Uważam, że to są spekulacje. Ja tym wersetom nadaję raczej wymiar duchowy, a nie czysto fizyczny.
Bez ojca - Pan Jezus też nie miał fizycznego Ojca. Bóg był/jest Jego Ojcem. Melchizedekwe bez ojca" wskazuje na niezwykłość Jezusowego Ojca (to oczywiście moje skojarzenia i wcale nie muszą być prawdziwe).


No trudno. Ja natomiast wyraźnie dostrzegam, że niezwyklym, zagadkowym zdarzeniom, związanym z cielesnym pochodzeniem Melchizedeka, nadano wymiar duchowy. Ze względu na jego aktywnośc, tak bardzo ważna, dla Porządku Izraela, ubrano to w piekne szaty. Opieram to na tekstach, trochę tu, trochę tam, dotyczących innych osób.

Często jest tak, że to, co widzimy z bliska, jako nieciekawe, z wysoka może wygladać niesamowicie.

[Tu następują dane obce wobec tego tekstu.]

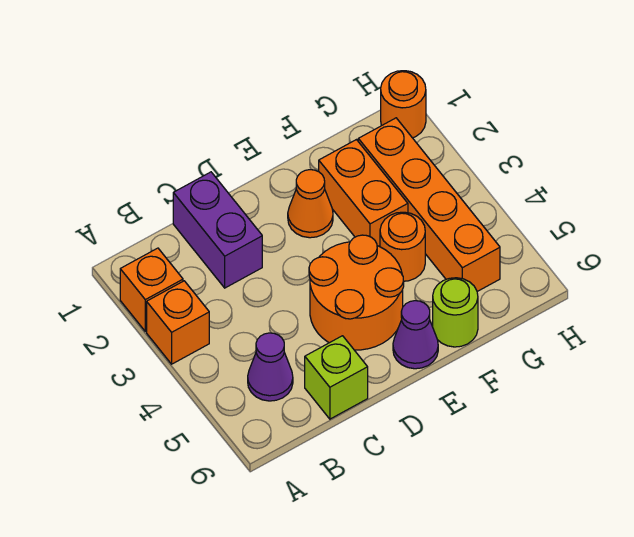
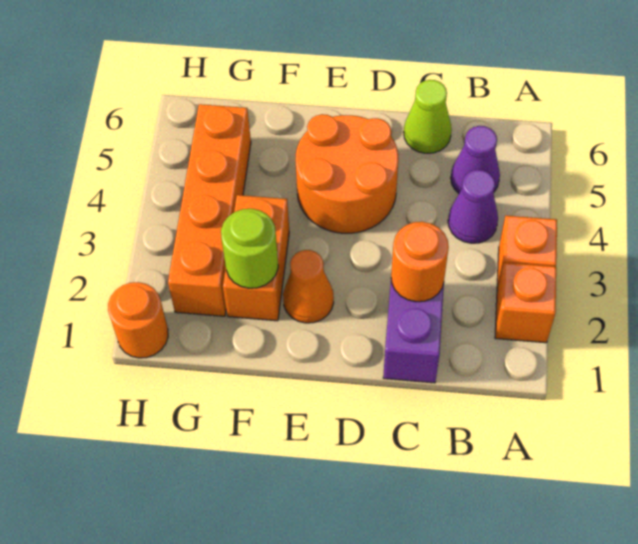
lime 1x1 brick [305,336,368,419] -> lime 1x1 cone [404,80,452,153]
purple 1x1 cone [393,301,438,369] -> purple 1x1 cone moved to [448,170,498,243]
orange 1x1 round brick [380,212,425,281] -> orange 1x1 round brick moved to [391,222,449,302]
lime 1x1 round brick [433,278,478,347] -> lime 1x1 round brick moved to [221,209,278,288]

Gdy ludzie się nad czymś trudzą w sposób dokuczliwy dla nich, że nawet są w stanie złorzeczyć tym, którzy ich do tego dzieła wykorzystuja, to ich nastawienie zmienia się nagle, gdy np.na jakiejś uroczystości zakładowej, zostaje im wyjaśnione w jak ważnej sprawie wzięli udział, która wynikła w tak nieoczekiwany sposób, że nie można im było tego wcześniej wytłumaczyć. Ten przykład pokazuje w jaki sposób można ukazać duchowe piękno trudu, wykonanego w cierpieniu, itp.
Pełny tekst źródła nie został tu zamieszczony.